U.S. asks to arrest Al-Zindani, Yemen requests proof [Archives:2006/924/Front Page]

archive
February 27 2006

Amel Al-Ariqi
SANA'A, Feb. 25 ) According to Al-Jazeera, Yemen's government has asked the United States to provide concrete proof to back its accusation that Sheikh Abdul-Majid Al-Zindani provided financial backing to militants before it arrests the Islamic leader.

The Defense Ministry's 26 September newspaper earlier reported that the US asked Yemen's government to arrest Al-Zindani, freeze his assets and prevent him from traveling abroad. The newspaper reported that President Ali Abdullah Saleh received a message from U.S. President George W. Bush wherein he criticized Saleh for letting Al-Zindani join the official delegation accompanying him to last December's OIC summit in Mecca.

“The message noted that Al-Zindani is listed on the UN list of terror financiers, and that taking him abroad as part of an official delegation is a violation of UN resolutions,” the newspaper reported.

According to the newspaper, Bush warned Saleh that such personal relations with Al-Zindani “could harm joint efforts of both countries (the US and Yemen) and their partnership in the fight against terrorism.”

The U.S. accuses Al-Zindani, head of Iman University, an Islamic school housing more than 4,000 students from all over the world – including Americans and Europeans in Yemen – of being a spiritual mentor to Al-Qaeda leader Osama Bin Laden and supporting “terrorist causes.”

Al-Zindani, central committee chairman of Yemen's largest opposition party, Islah (Reform), told Al-Jazeera channel that he considers the U.S. request “a slap to Yemen's independence and violation of its sovereignty. Yemen is an independent and sovereign nation and has its laws and judiciary.”

This is the second U.S. attempt to force Yemen's government to take action against Al-Zindani, after it failed last September to compel the government to freeze Al-Zindani's funding on the grounds of UN Security Council Resolution 1267.

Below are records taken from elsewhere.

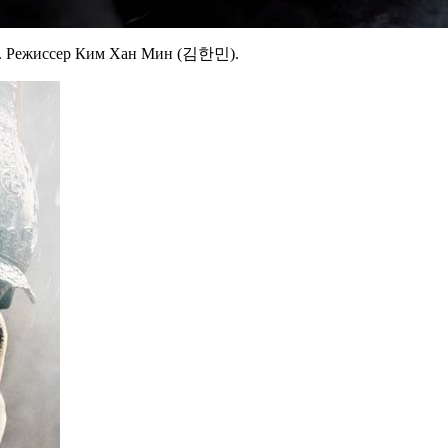
). Режиссер Ким Хан Мин (김한민).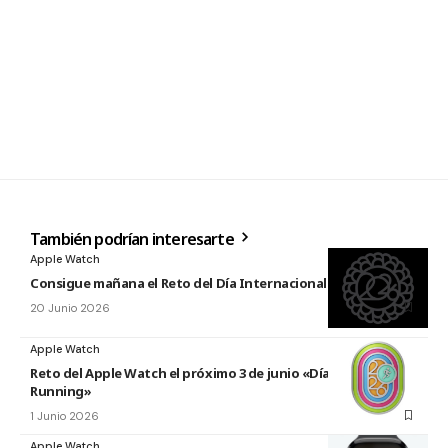
También podrían interesarte
Apple Watch
Consigue mañana el Reto del Día Internacional del Yoga 2026
20 Junio 2026
Apple Watch
Reto del Apple Watch el próximo 3 de junio «Día Mundial del
Running»
1 Junio 2026
Apple Watch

Media sources reported that President Saleh asked U.S. Federal Bureau of Investigation (FBI) Director Robert Mueller to drop Al-Zindani from the agency's list of figures financing terrorism during his November 2005 trip to Washington.

This request comes at a time when the U.S. and Yemen have cracked down following the escape of 23 prisoners, including 13 Al-Qaeda convicts, who earlier broke out of a Sana'a jail. The fugitives, who dug their way out of prison, include leaders of the USS Cole and French Limburg attacks in Aden, as well as a Yemeni-American wanted by the U.S.